Ирина смотрит на него не отрываясь. Инопланетянин. Как бы она хотела уткнуться своим лицом в его шею, вдыхать чистый черешневый запах. Вот где счастье…
Ирина молчала о своей любви. Павел был несвободен, и сознаться в любви – значило ступить на чужую территорию. А это – война. Ирина не могла ступить, но и не любить она тоже не могла.
Так и жила, страдая и аккомпанируя.
Павел не замечал других женщин, которые лезли к нему изо всех щелей, как тараканы. Их можно понять. Когда он пел, в него невозможно было не влюбиться. Ксении и самой когда-то снесло голову. Приличная молодая женщина, кандидат наук, она превратилась в сыриху. От слова «сыр». Это название пошло от поклонниц Лемешева, которые прятались от холода в магазине «Сыры», напротив дома Лемешева.
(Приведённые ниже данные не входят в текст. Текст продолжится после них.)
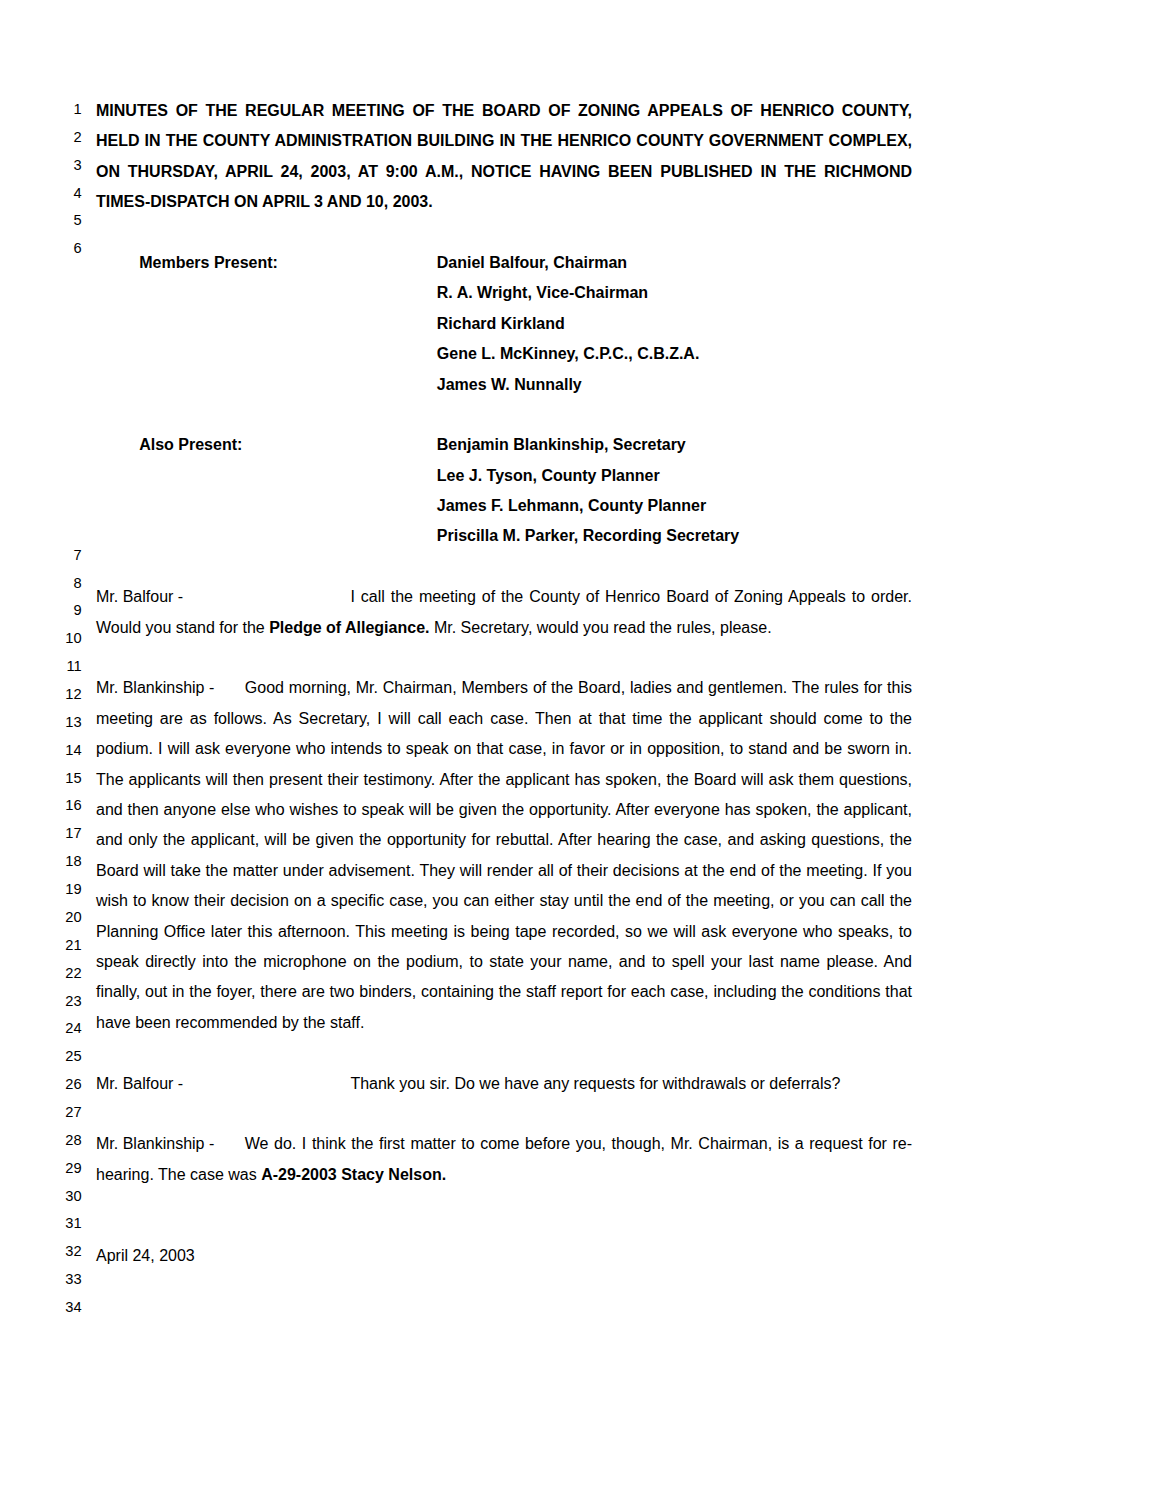1
2
3
4
5
6
7
8
9
10
11
12
13
14
15
16
17
18
19
20
21
22
23
24
25
26
27
28
29
30
31
32
33
34
Minutes of the Regular Meeting of the Board of Zoning Appeals of Henrico County, held in the County Administration Building in the Henrico County Government Complex, on Thursday, April 24, 2003, at 9:00 a.m., notice having been published in the Richmond Times-Dispatch on April 3 and 10, 2003.
| Members Present: | Daniel Balfour, Chairman R. A. Wright, Vice-Chairman Richard Kirkland Gene L. McKinney, C.P.C., C.B.Z.A. James W. Nunnally |
| Also Present: | Benjamin Blankinship, Secretary Lee J. Tyson, County Planner James F. Lehmann, County Planner Priscilla M. Parker, Recording Secretary |
Mr. Balfour - I call the meeting of the County of Henrico Board of Zoning Appeals to order. Would you stand for the Pledge of Allegiance. Mr. Secretary, would you read the rules, please.
Mr. Blankinship -Good morning, Mr. Chairman, Members of the Board, ladies and gentlemen. The rules for this meeting are as follows. As Secretary, I will call each case. Then at that time the applicant should come to the podium. I will ask everyone who intends to speak on that case, in favor or in opposition, to stand and be sworn in. The applicants will then present their testimony. After the applicant has spoken, the Board will ask them questions, and then anyone else who wishes to speak will be given the opportunity. After everyone has spoken, the applicant, and only the applicant, will be given the opportunity for rebuttal. After hearing the case, and asking questions, the Board will take the matter under advisement. They will render all of their decisions at the end of the meeting. If you wish to know their decision on a specific case, you can either stay until the end of the meeting, or you can call the Planning Office later this afternoon. This meeting is being tape recorded, so we will ask everyone who speaks, to speak directly into the microphone on the podium, to state your name, and to spell your last name please. And finally, out in the foyer, there are two binders, containing the staff report for each case, including the conditions that have been recommended by the staff.
Mr. Balfour - Thank you sir. Do we have any requests for withdrawals or deferrals?
Mr. Blankinship -We do. I think the first matter to come before you, though, Mr. Chairman, is a request for re-hearing. The case was A-29-2003 Stacy Nelson.
April 24, 2003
Сырихи есть у каждой знаменитости. У Павла Кочубея они тоже были, и он охотно пользовался ими при случае. Зачем отказываться, когда сама идет в руки. Правда, не сосредоточивался на случившемся. Забывал на другой день, а иногда и раньше. Но Ксения все-таки боялась, а вдруг влюбится… Выручали запои. Когда Павел пил – ничего не помнил. После запоев ужасно себя чувствовал. Подступало чувство вины. Хотелось доказать себе и другим, что «я царь еще»… И тогда он пел как бог. Душа поднималась в горние выси, никто не мог с ним сравниться. И залы ложились к его ногам, как укрощенные звери. И женщины были готовы отдаться тут же, на сцене, или прийти к нему домой и вымыть полы.